Employees are increasingly turning to public artificial intelligence tools to boost productivity, but in doing so, are creating a significant and often invisible security risk known as “Shadow AI.” This phenomenon occurs when staff use AI services like ChatGPT or Gemini for work-related tasks without official approval, operating outside the view and control of IT and security departments.
The primary danger is unintentional data exfiltration. When employees input sensitive information—such as proprietary source code, confidential client data, financial reports, or strategic plans—into public AI models, that data leaves the organization's secure environment. Depending on the AI service's terms, this information could be used to train future models, potentially exposing it to other users or storing it indefinitely on third-party servers.

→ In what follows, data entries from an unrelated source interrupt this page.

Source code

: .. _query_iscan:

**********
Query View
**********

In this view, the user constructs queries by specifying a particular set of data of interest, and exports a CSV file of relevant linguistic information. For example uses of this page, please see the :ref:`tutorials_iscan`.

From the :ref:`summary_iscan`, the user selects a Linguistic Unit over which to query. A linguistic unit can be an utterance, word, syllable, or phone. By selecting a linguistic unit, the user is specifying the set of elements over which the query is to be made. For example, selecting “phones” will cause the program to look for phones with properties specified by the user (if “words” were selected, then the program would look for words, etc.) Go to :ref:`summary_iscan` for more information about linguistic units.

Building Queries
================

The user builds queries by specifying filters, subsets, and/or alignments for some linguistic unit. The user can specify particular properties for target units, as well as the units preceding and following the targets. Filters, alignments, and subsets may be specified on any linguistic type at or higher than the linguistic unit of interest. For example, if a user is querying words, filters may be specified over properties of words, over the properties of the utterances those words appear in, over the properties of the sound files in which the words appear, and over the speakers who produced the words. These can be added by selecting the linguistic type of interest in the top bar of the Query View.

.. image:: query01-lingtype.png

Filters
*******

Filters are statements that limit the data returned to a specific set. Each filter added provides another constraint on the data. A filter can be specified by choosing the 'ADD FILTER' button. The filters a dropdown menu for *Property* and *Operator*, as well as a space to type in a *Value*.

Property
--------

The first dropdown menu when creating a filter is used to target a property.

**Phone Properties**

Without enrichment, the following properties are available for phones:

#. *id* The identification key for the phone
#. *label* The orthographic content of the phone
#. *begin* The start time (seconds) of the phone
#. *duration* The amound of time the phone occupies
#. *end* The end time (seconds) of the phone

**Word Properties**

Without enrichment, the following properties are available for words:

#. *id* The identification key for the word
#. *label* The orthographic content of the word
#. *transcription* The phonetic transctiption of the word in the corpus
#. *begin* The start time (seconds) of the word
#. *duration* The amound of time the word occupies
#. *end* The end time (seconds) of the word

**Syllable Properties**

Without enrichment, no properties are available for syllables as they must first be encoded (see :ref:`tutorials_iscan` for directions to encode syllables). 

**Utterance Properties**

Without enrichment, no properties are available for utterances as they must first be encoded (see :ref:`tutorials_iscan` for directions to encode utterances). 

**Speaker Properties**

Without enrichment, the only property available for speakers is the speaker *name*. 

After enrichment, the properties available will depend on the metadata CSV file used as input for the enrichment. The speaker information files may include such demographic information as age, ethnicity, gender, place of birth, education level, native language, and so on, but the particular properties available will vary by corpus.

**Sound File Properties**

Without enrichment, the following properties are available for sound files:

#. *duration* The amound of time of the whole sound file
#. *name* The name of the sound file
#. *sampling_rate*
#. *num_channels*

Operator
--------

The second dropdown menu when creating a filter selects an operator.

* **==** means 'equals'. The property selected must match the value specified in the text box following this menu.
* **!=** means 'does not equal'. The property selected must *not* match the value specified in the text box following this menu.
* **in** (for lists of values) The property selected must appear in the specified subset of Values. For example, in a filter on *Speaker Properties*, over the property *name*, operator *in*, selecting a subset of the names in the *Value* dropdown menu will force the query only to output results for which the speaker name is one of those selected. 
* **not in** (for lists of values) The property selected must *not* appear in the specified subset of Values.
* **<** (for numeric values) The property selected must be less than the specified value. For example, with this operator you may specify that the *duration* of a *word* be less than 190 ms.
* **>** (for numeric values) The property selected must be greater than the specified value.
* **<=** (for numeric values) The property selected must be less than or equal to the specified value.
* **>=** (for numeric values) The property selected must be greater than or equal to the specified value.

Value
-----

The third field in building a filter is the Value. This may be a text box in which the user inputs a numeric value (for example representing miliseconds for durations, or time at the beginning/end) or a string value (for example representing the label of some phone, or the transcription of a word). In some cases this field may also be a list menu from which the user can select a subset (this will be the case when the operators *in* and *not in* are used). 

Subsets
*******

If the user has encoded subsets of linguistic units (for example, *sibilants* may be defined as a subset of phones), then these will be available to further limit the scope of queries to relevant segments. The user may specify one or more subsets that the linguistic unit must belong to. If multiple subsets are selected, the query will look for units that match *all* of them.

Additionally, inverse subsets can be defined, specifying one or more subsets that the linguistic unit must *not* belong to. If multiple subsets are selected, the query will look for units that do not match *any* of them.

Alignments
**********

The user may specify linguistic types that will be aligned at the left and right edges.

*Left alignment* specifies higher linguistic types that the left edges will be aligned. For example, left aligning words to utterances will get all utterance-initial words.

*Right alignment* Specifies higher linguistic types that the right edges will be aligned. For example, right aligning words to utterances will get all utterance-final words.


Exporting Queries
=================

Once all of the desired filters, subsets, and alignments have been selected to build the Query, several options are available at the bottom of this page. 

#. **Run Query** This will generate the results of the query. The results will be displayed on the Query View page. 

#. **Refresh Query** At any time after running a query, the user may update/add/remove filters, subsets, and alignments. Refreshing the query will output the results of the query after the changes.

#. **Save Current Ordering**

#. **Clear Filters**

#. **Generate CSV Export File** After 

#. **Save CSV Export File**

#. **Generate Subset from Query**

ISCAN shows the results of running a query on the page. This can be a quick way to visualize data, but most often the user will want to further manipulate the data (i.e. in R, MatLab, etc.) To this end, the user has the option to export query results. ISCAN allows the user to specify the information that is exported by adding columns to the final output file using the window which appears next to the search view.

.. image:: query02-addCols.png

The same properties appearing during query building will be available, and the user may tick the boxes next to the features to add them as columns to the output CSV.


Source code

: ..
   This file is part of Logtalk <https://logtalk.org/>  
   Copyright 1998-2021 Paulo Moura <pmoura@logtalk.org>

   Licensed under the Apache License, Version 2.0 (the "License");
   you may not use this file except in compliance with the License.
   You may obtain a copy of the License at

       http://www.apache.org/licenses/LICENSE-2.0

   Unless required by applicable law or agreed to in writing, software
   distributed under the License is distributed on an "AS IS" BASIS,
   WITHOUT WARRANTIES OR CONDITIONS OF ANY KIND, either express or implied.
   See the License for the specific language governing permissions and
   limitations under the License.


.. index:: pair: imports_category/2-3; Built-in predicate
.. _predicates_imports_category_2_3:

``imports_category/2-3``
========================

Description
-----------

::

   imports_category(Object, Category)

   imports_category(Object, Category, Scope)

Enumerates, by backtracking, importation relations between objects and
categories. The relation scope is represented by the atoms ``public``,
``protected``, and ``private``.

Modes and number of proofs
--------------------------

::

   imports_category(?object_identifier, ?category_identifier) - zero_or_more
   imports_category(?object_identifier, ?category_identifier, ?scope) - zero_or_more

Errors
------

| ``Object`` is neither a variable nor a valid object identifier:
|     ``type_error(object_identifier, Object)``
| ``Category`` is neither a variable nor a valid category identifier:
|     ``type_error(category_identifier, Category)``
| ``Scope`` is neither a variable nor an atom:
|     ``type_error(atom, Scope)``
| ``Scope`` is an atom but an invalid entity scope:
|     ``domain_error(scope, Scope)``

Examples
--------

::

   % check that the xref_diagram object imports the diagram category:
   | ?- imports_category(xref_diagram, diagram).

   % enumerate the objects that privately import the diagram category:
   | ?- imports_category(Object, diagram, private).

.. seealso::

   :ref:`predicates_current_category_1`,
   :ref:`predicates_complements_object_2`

This practice creates severe risks, including the irreversible loss of intellectual property and potential violations of data privacy regulations like GDPR and HIPAA. Unlike traditional “Shadow IT,” where employees might use an unapproved cloud storage service, Shadow AI involves tools specifically designed to process and learn from the data they receive, magnifying the potential for leakage.
The scale of the issue is considerable. Security teams struggle to track the use of these browser-based tools, which often bypass conventional network security controls. This lack of oversight means sensitive information can exit the corporate perimeter without alerts, bypassing traditional security measures designed to protect data in transit, such as a VPN or Data Loss Prevention (DLP) systems.
In response, organizations are beginning to establish clear acceptable use policies for AI and are deploying specialized tools to discover and control the use of unsanctioned AI applications. The goal is not to block innovation but to guide employees toward using AI in a secure and compliant manner, preventing productivity gains from turning into costly data breaches.